▸ Material provided
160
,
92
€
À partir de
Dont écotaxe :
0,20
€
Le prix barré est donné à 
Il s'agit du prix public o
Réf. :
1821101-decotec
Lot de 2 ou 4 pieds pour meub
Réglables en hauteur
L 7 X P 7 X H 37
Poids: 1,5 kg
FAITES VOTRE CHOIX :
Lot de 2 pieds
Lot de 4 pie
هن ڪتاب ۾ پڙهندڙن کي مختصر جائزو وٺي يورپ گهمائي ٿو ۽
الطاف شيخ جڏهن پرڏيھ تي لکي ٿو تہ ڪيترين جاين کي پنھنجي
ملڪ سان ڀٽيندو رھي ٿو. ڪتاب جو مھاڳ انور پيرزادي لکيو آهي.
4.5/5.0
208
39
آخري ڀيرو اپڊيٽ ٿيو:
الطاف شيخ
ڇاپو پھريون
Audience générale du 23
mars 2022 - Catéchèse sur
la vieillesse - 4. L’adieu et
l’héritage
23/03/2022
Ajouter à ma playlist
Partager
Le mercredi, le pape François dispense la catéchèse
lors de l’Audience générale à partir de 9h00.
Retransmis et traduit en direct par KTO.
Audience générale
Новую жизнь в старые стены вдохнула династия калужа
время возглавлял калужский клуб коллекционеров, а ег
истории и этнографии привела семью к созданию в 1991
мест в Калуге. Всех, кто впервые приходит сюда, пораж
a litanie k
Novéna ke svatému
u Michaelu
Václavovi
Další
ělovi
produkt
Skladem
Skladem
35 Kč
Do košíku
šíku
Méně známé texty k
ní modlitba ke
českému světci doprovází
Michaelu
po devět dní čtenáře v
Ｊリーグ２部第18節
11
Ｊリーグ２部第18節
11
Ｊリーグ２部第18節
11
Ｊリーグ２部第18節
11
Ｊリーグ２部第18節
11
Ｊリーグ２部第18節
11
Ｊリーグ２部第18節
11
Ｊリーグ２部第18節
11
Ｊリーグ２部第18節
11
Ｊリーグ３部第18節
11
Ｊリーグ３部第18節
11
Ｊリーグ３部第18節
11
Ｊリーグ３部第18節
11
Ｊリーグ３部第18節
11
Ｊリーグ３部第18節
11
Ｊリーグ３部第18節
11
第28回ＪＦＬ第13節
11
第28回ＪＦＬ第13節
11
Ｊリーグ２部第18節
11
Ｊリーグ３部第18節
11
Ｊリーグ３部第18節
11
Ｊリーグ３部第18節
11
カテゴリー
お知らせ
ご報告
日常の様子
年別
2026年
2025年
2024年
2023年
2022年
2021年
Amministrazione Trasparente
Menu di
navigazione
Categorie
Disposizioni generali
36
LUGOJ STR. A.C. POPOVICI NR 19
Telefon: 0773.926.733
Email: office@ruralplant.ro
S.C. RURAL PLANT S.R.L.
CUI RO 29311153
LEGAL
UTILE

▸ Task instructions
Which lines of the records above contain the word "partir"? Copy each of them.

▸ Exercise response
À partir de
lors de l’Audience générale à partir de 9h00.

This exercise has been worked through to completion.